Exploring the Bay of Fundy

Splitting the Maritime Provinces of New Brunswick and Nova Scotia, the Bay of Fundy is 170 miles of craggy cliffs, thundering waves, and ecological wonders.

The Bay of Fundy=hopewell rocks

Mi’kmaq legend says that the Bay of Fundy was formed when Glooscap (the Creator) decided to take a bath and commanded Beaver to build a dam. Whale was angered when the flowing water came to a stop, so Glooscap, not wanting to annoy Whale, instructed Beaver to break the dam. But Whale was impatient and used his tail to splash the water out, creating giant tides that continue to this day.

Cliff Erosion

Water levels rise and fall by as much as 48 feet every day – when 100 billion tons of seawater swallow the shore – pawing away at the contours of the land.

Hopewell Rocks

  • Wear old shoes if you intend to walk on the ocean floor and around the boulders when the tide is out because it is thick mud, NOT sand.
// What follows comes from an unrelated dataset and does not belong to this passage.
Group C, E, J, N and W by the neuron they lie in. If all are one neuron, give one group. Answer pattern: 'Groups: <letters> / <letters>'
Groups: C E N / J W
Hence the reason many call this the “Chocolate Sea.”

Mud at the Bay of Fundy

It will cost you $9 dollars per adult, plus tax, for entry to see these rocks. The pass will also allow you two consecutive days entry. On site you can expect a museum, a gift shop, and cafe.

Hopewell Rocks

Critical Advice

Wear old shoes because of the thick ocean floor mud.

Arrive early to walk on the ocean floor and return the following evening to see the crashing tide.